Work task
An exact, complete copy of the entries is what is needed.

=== Section Start ===

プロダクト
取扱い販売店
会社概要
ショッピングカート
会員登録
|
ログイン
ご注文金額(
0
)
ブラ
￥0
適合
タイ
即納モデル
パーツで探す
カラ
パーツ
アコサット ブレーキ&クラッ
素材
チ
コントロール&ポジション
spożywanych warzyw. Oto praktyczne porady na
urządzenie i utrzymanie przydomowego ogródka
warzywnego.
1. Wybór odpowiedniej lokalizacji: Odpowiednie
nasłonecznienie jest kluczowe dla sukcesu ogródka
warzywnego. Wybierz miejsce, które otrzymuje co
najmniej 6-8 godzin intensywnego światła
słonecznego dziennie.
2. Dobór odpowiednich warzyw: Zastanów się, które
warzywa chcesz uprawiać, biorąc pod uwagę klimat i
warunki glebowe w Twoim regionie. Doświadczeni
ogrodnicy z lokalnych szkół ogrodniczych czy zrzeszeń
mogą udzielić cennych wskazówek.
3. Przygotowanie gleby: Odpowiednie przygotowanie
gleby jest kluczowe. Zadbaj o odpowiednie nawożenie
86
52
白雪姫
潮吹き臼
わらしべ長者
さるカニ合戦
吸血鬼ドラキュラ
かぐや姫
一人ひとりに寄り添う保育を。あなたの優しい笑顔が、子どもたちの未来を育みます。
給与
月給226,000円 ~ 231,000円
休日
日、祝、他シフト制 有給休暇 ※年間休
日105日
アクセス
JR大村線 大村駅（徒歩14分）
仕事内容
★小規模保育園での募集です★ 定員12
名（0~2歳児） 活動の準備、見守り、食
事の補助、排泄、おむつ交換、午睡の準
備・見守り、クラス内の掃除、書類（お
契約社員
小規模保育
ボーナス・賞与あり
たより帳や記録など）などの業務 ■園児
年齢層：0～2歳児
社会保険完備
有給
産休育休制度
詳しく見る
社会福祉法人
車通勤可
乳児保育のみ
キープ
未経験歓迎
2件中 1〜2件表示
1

=== Section End ===

Answer for this exercise
プロダクト
取扱い販売店
会社概要
ショッピングカート
会員登録
|
ログイン
ご注文金額(
0
)
ブラ
￥0
適合
タイ
即納モデル
パーツで探す
カラ
パーツ
アコサット ブレーキ&クラッ
素材
チ
コントロール&ポジション
spożywanych warzyw. Oto praktyczne porady na
urządzenie i utrzymanie przydomowego ogródka
warzywnego.
1. Wybór odpowiedniej lokalizacji: Odpowiednie
nasłonecznienie jest kluczowe dla sukcesu ogródka
warzywnego. Wybierz miejsce, które otrzymuje co
najmniej 6-8 godzin intensywnego światła
słonecznego dziennie.
2. Dobór odpowiednich warzyw: Zastanów się, które
warzywa chcesz uprawiać, biorąc pod uwagę klimat i
warunki glebowe w Twoim regionie. Doświadczeni
ogrodnicy z lokalnych szkół ogrodniczych czy zrzeszeń
mogą udzielić cennych wskazówek.
3. Przygotowanie gleby: Odpowiednie przygotowanie
gleby jest kluczowe. Zadbaj o odpowiednie nawożenie
86
52
白雪姫
潮吹き臼
わらしべ長者
さるカニ合戦
吸血鬼ドラキュラ
かぐや姫
一人ひとりに寄り添う保育を。あなたの優しい笑顔が、子どもたちの未来を育みます。
給与
月給226,000円 ~ 231,000円
休日
日、祝、他シフト制 有給休暇 ※年間休
日105日
アクセス
JR大村線 大村駅（徒歩14分）
仕事内容
★小規模保育園での募集です★ 定員12
名（0~2歳児） 活動の準備、見守り、食
事の補助、排泄、おむつ交換、午睡の準
備・見守り、クラス内の掃除、書類（お
契約社員
小規模保育
ボーナス・賞与あり
たより帳や記録など）などの業務 ■園児
年齢層：0～2歳児
社会保険完備
有給
産休育休制度
詳しく見る
社会福祉法人
車通勤可
乳児保育のみ
キープ
未経験歓迎
2件中 1〜2件表示
1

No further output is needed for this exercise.